Bravo! This is just beautiful! Quickly - make an egg out of it :)

Regards,
Peter
--
http://www.student.ru.nl/peter.bex
--
"The process of preparing programs for a digital computer
is especially attractive, not only because it can be economically
and scientifically rewarding, but also because it can be an aesthetic
experience much like composing poetry or music."
-- Donald Knuth
Thomas Chust
2006-04-22 22:47:22 UTC
Permalink
Post by PeterBex
Post by Thomas Chust
[...]
A small example using TinyCLOS and SQLite3 is attached. It does runtime
generation of classes and accessor methods completely automatically from
the database schema and is terribly easy to use because I didn't have the
time to make up something sophisticated.
Bravo! This is just beautiful! Quickly - make an egg out of it :)
[...]
Hello Peter,

I'm happy and a bit surprised that you like it. But maybe this code is
really more useful than I thought. Anyway, you asked for it, so here is
the egg:
* documentation only
http://www.chust.org/projects/sqlite3-tinyclos.html
* installable bundle
http://www.chust.org/projects/sqlite3-tinyclos.egg
* subversion repository
svn co https://secure.afc.no-ip.info/svn/chicken-eggs/sqlite3-tinyclos

Writing the documentation took a little, so it wasn't exactly very quick
;-)

cu,
Thomas
Reed Sheridan
2006-04-22 15:29:57 UTC
Permalink
Subject: Re: [Chicken-users] rails-like framework
Content-Type: text/plain; charset="us-ascii"
Post by Peter Busser
Hi!
Post by Peter Bex
Ajax egg. And some session support, but we can do
that easily, and even _better_ with continuations. See
(http://radio.weblogs.com/0102385/2004/04/03.html#a568) for some tasty
stuff. This could ideally be integrated in Spiffy.
IMHO it would be better to make it easy to integrate, but seperate from
Spiffy.

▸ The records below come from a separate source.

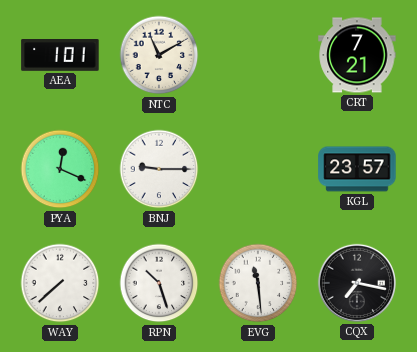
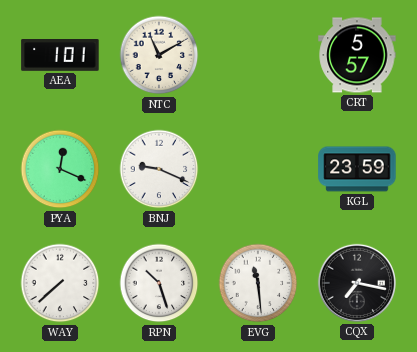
CRT: 7:21 -> 5:57
BNJ: 9:15 -> 9:19
KGL: 23:57 -> 23:59
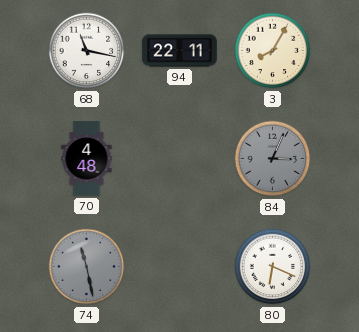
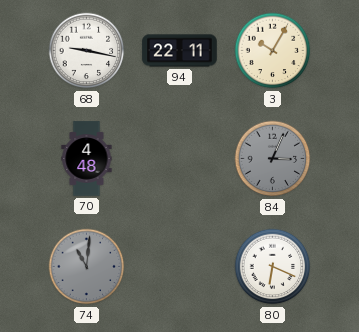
68: 11:17 -> 9:17
3: 8:05 -> 10:05
74: 11:28 -> 11:01
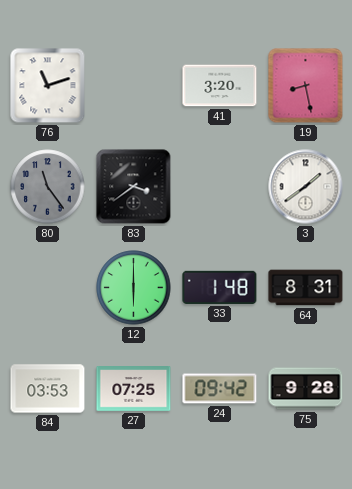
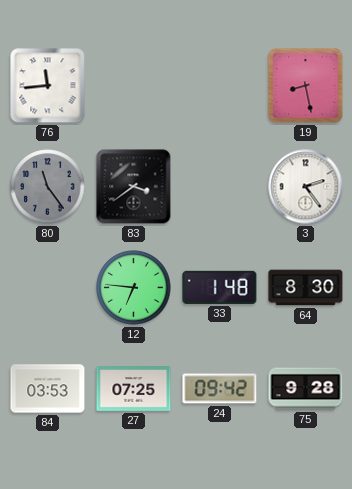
76: 11:12 -> 11:44
41: 3:20 -> none
3: 1:39 -> 2:24
12: 6:00 -> 6:46
64: 8:31 -> 8:30
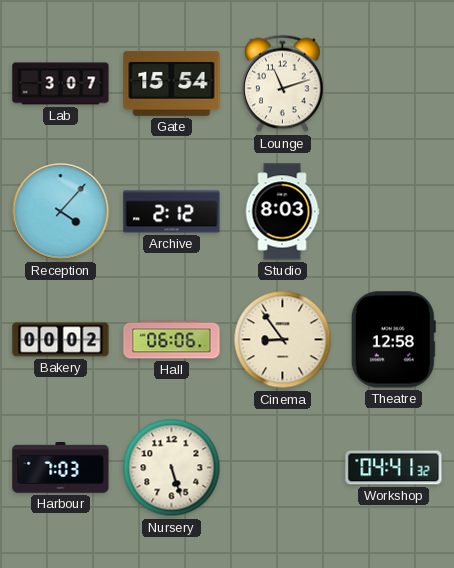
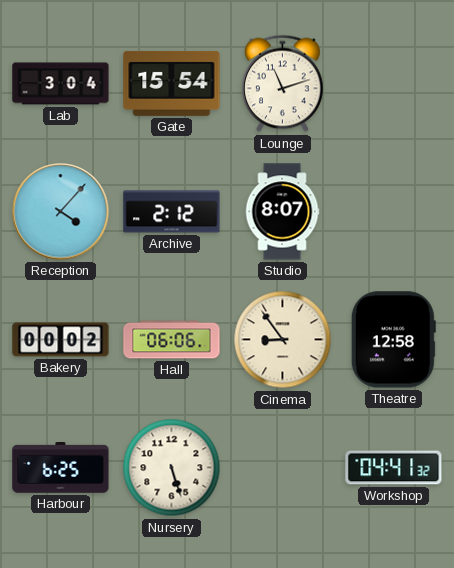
Lab: 3:07 -> 3:04
Studio: 8:03 -> 8:07
Harbour: 7:03 -> 6:25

There are people who do not want to or who cannot use Spiffy.
They would not benefit from such a framework.
For instance, in many companies, it is mandatory to use something like
Apache. It would be useful if this framework would work with the SCGI
egg,
Post by Peter Busser
so it can be integrated with Apache through the mod-scgi module for
Apache.
I agree fully. This is the approach Rails takes too: It allows you to
choose from CGI or FCGI with an arbitrary webserver or Ruby Webrick for
quick 'n dirty testing. (Webrick isn't as scalable as "big" webservers
like Apache or Lighttpd and I imagine Spiffy is not much better)
I've written something (or rather, mutated Gauche's CGI module into
something) that allows you to choose CGI or FCGI (and soon, SCGI).

http://simonio.us/cgi-bin/darcsweb.cgi?r=public;a=tree;f=/gateway-interface

I suppose that it could support Spiffy too. But you might have to give up
some of the advantages that Spiffy gives you. I haven't really used Spiffy
enough to understand the issues at hand.

I don't consider it quite release-worthy yet, but I hope to rectify that in
the next week or two.

Reed Sheridan
Reed Sheridan
2006-04-22 15:56:30 UTC
Permalink
Subject: Re: [Chicken-users] rails-like framework
Yeah... things like Rails are community / investment phenomena. Success
breeds success. If you want Rails, go use Rails. The Lisp world has
some mature web relevant things, but I'm not up on 'em. Inquire in
comp.lang.lisp.
But then you'd have to use Ruby or Common Lisp. Ugh. Not in my spare time.


Reed Sheridan
Luther Huffman
2006-04-24 23:02:13 UTC
Permalink
Sorry if its been mentioned in this thread already (I haven't seen it)
but speaking of Ed Watkeys, he's been working on a scheme-based rails
equivalent called "Magic". It's written in Scheme48, however, not
Chicken.

http://magic.xmog.com/
Post by Toby Butzon
Anybody know of a Chicken-compatible Ruby on Rails workalike?
I know Ed Watkeys posted something about the URL mapping part, but is
there anything close to a full framework?
Luther Huffman
2006-04-25 09:15:09 UTC
Permalink
[Resent after my most hadn't appeared in over 12 hours]
Sorry if its been mentioned in this thread already (I haven't seen it)
but speaking of Ed Watkeys, he's been working on a scheme-based rails
equivalent called "Magic". It's written in Scheme48, however, not
Chicken.

http://magic.xmog.com/
Post by Toby Butzon
Anybody know of a Chicken-compatible Ruby on Rails workalike?
I know Ed Watkeys posted something about the URL mapping part, but is
there anything close to a full framework?